Tuomey Healthcare will pay $72.4 million for improper payments to physicians that were categorized as kickbacks, according to the Department of Justice (DOJ). The health system will also be sold to Palmetto Health in Columbia, South Carolina.
The legal battle has grabbed the attention of attorneys over the last several years, particularly after the nine-figure settlement was upheld by a federal appeals court in June. The system was convicted of engaging in "improper financial relationships" with physicians, which were ultimately characterized as kickbacks. Prosecutors argued that the system paid 19 specialists' salaries that far exceeded fair market value in an effort to prevent losing "lucrative outpatient procedure referrals to a new freestanding surgery center." Additionally, the system was accused of ignoring warnings from its attorneys that the agreements violated anti-kickback laws.

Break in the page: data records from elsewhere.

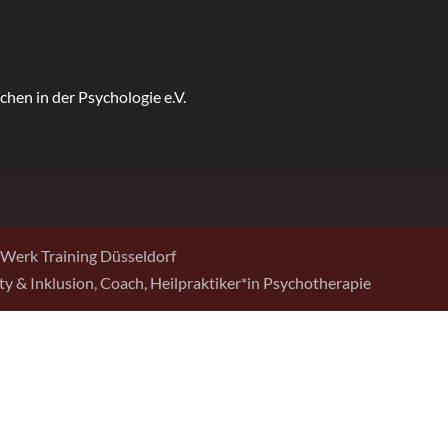
Werk Training Düsseldorf
sity & Inklusion, Coach, Heilpraktiker*in Psychotherapie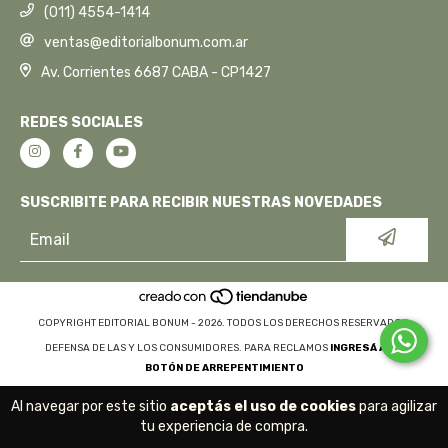
(011) 4554-1414
ventas@editorialbonum.com.ar
Av. Corrientes 6687 CABA - CP1427
REDES SOCIALES
SUSCRIBITE PARA RECIBIR NUESTRAS NOVEDADES
COPYRIGHT EDITORIAL BONUM - 2026. TODOS LOS DERECHOS RESERVADOS.
DEFENSA DE LAS Y LOS CONSUMIDORES. PARA RECLAMOS
INGRESÁ ACÁ.
BOTÓN DE ARREPENTIMIENTO
Al navegar por este sitio
aceptás el uso de cookies
para agilizar
tu experiencia de compra.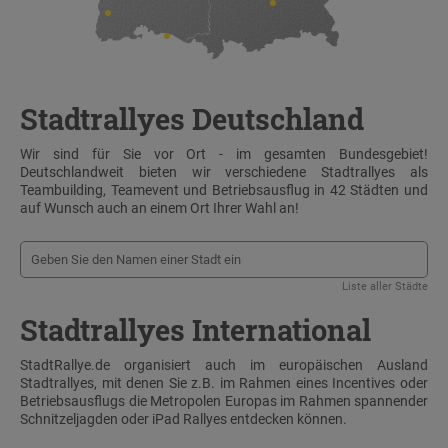
Stadtrallyes Deutschland
Wir sind für Sie vor Ort - im gesamten Bundesgebiet!
Deutschlandweit bieten wir verschiedene Stadtrallyes als
Teambuilding, Teamevent und Betriebsausflug in 42 Städten und
auf Wunsch auch an einem Ort Ihrer Wahl an!
Liste aller Städte
Stadtrallyes International
StadtRallye.de organisiert auch im europäischen Ausland
Stadtrallyes, mit denen Sie z.B. im Rahmen eines Incentives oder
Betriebsausflugs die Metropolen Europas im Rahmen spannender
Schnitzeljagden oder iPad Rallyes entdecken können.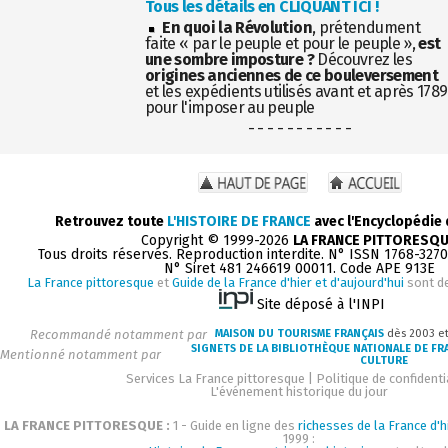
Tous les détails en CLIQUANT ICI !
En quoi la Révolution
, prétendument
faite « par le peuple et pour le peuple »,
est
une sombre imposture ?
Découvrez les
origines anciennes de ce bouleversement
et les expédients utilisés avant et après 1789
pour l'imposer au peuple
- - - - - - - - - - -
Retrouvez toute
L'HISTOIRE DE FRANCE
avec l'Encyclopédie
Copyright © 1999-2026
LA FRANCE PITTORESQ
Tous droits réservés. Reproduction interdite. N° ISSN 1768-327
N° Siret 481 246619 00011. Code APE 913E
La France pittoresque
et
Guide de la France d'hier et d'aujourd'hui
sont d
Site déposé à l'INPI
Recommandé notamment par
MAISON DU TOURISME FRANÇAIS
dès 2003 e
SIGNETS DE LA BIBLIOTHÈQUE NATIONALE DE FR
Mentionné notamment par
CULTURE
Services La France pittoresque
|
Politique de confidenti
L'événement historique du jour
LA FRANCE PITTORESQUE :
1 - Guide en ligne des
richesses de la France d'h
1999 :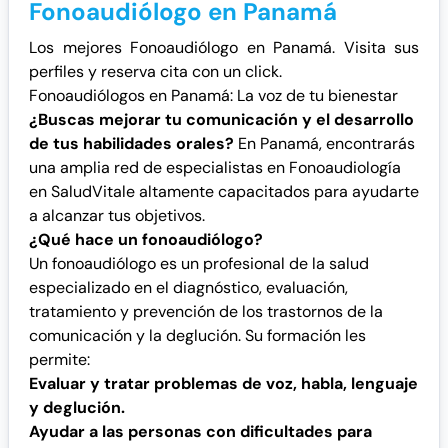
Fonoaudiólogo en Panamá
Los mejores Fonoaudiólogo en Panamá. Visita sus
perfiles y reserva cita con un click.
Fonoaudiólogos en Panamá: La voz de tu bienestar
¿Buscas mejorar tu comunicación y el desarrollo
de tus habilidades orales?
En Panamá, encontrarás
una amplia red de especialistas en Fonoaudiología
en SaludVitale altamente capacitados para ayudarte
a alcanzar tus objetivos.
¿Qué hace un fonoaudiólogo?
Un fonoaudiólogo es un profesional de la salud
especializado en el diagnóstico, evaluación,
tratamiento y prevención de los trastornos de la
comunicación y la deglución. Su formación les
permite:
Evaluar y tratar problemas de voz, habla, lenguaje
y deglución.
Ayudar a las personas con dificultades para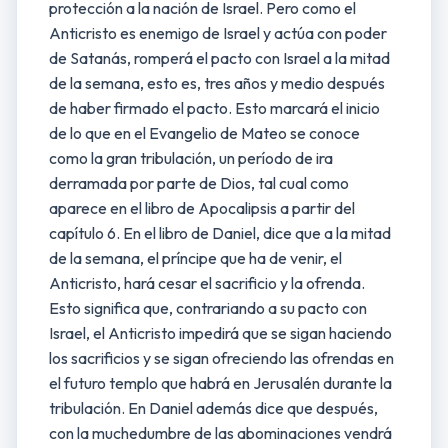
protección a la nación de Israel. Pero como el
Anticristo es enemigo de Israel y actúa con poder
de Satanás, romperá el pacto con Israel a la mitad
de la semana, esto es, tres años y medio después
de haber firmado el pacto. Esto marcará el inicio
de lo que en el Evangelio de Mateo se conoce
como la gran tribulación, un período de ira
derramada por parte de Dios, tal cual como
aparece en el libro de Apocalipsis a partir del
capítulo 6. En el libro de Daniel, dice que a la mitad
de la semana, el príncipe que ha de venir, el
Anticristo, hará cesar el sacrificio y la ofrenda.
Esto significa que, contrariando a su pacto con
Israel, el Anticristo impedirá que se sigan haciendo
los sacrificios y se sigan ofreciendo las ofrendas en
el futuro templo que habrá en Jerusalén durante la
tribulación. En Daniel además dice que después,
con la muchedumbre de las abominaciones vendrá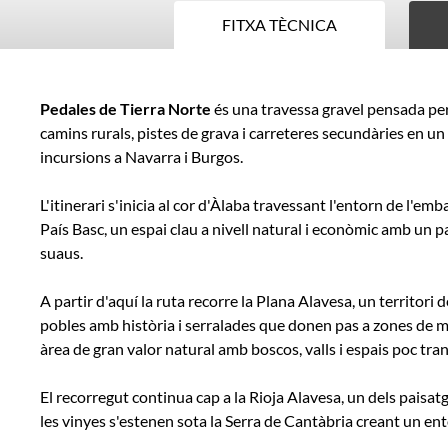
FITXA TÈCNICA
Fitxa
Pedales de Tierra Norte
és una travessa gravel pensada per 
tècnica
camins rurals, pistes de grava i carreteres secundàries en un
incursions a Navarra i Burgos.
L'itinerari s'inicia al cor d'Àlaba travessant l'entorn de l'
País Basc, un espai clau a nivell natural i econòmic amb un 
suaus.
A partir d'aquí la ruta recorre la Plana Alavesa, un territori
pobles amb història i serralades que donen pas a zones de
àrea de gran valor natural amb boscos, valls i espais poc tra
El recorregut continua cap a la Rioja Alavesa, un dels paisa
les vinyes s'estenen sota la Serra de Cantàbria creant un ento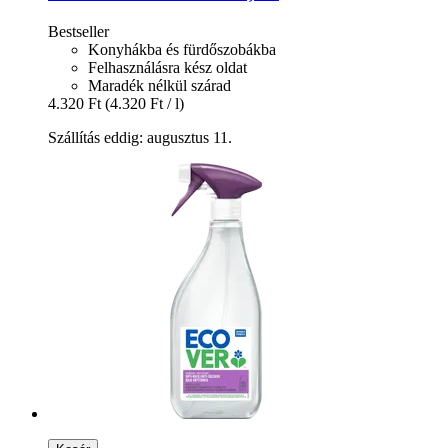
Bestseller
Konyhákba és fürdőszobákba
Felhasználásra kész oldat
Maradék nélkül szárad
4.320 Ft
(4.320 Ft / l)
Szállítás eddig: augusztus 11.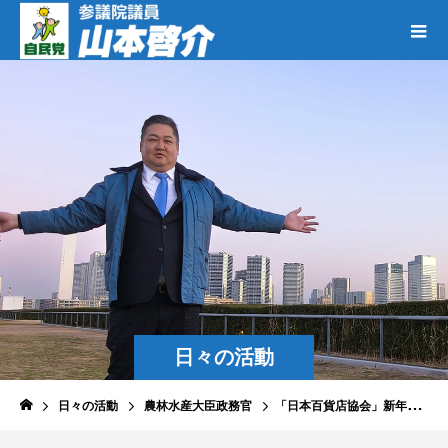
日々の活動
日々の活動
農林水産大臣政務官
「日本百貨店協会」新年賀詞交歓会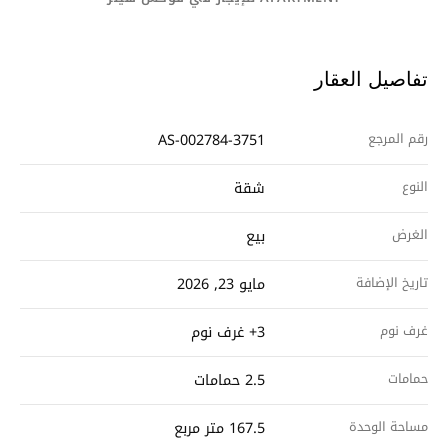
تفاصيل العقار
رقم المرجع
AS-002784-3751
النوع
شقة
الغرض
بيع
تاريخ الإضافة
مايو 23, 2026
غرف نوم
3+ غرف نوم
حمامات
2.5 حمامات
مساحة الوحدة
167.5 متر مربع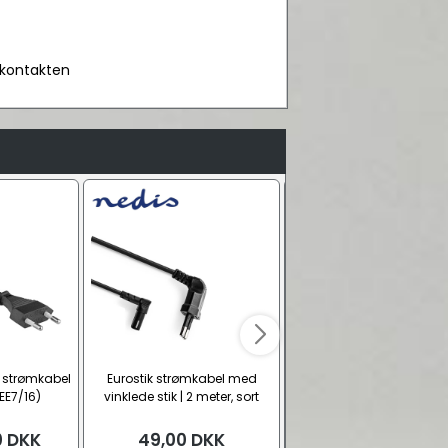
a kontakten
r strømkabel
Eurostik strømkabel med
Shaver spiral strømkab
CEE7/16)
vinklede stik | 2 meter, sort
(CEE7/16 – C7)
0
DKK
49,00
DKK
59,00
DKK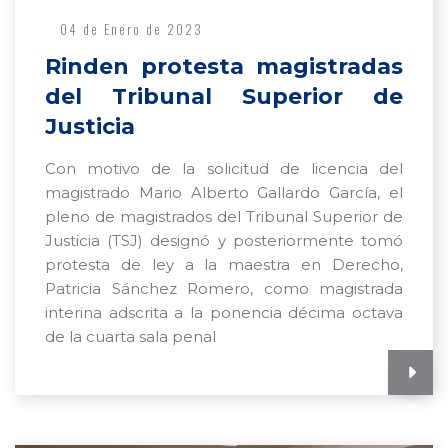
04 de Enero de 2023
Rinden protesta magistradas
del Tribunal Superior de
Justicia
Con motivo de la solicitud de licencia del
magistrado Mario Alberto Gallardo García, el
pleno de magistrados del Tribunal Superior de
Justicia (TSJ) designó y posteriormente tomó
protesta de ley a la maestra en Derecho,
Patricia Sánchez Romero, como magistrada
interina adscrita a la ponencia décima octava
de la cuarta sala penal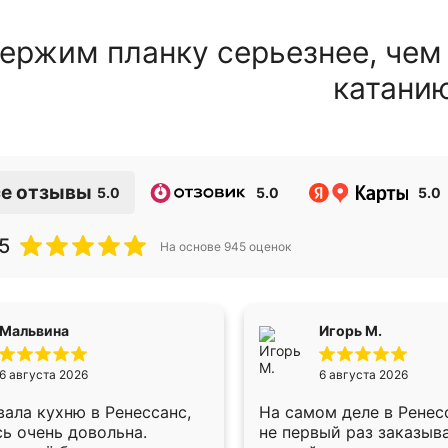
ержим планку серьезнее, чем
катани
е отзывы
5.0
5.0
5.0
5
На основе
945
оценок
Мальвина
Игорь М.
6 августа 2026
6 августа 2026
ала кухню в Ренессанс,
На самом деле в Ренес
ь очень довольна.
не первый раз заказыв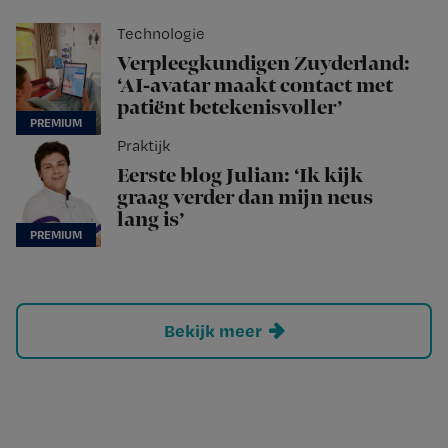
Technologie
Verpleegkundigen Zuyderland:
‘AI-avatar maakt contact met
patiënt betekenisvoller’
Praktijk
Eerste blog Julian: ‘Ik kijk
graag verder dan mijn neus
lang is’
Bekijk meer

Physician compensation agreements have been targeted by federal investigators as of late. In June, the Office of Inspector General (OIG) released a fraud alert, which highlighted the agency's renewed interest in physician compensation agreements, particularly medical directorships that exceed fair market value. Enforcement has followed close behind, as major health systems such as Adventist Health System and North Broward Hospital District agreed to pay $118.7 million and $69.5 million respectively to settle claims surrounding physician compensation agreements.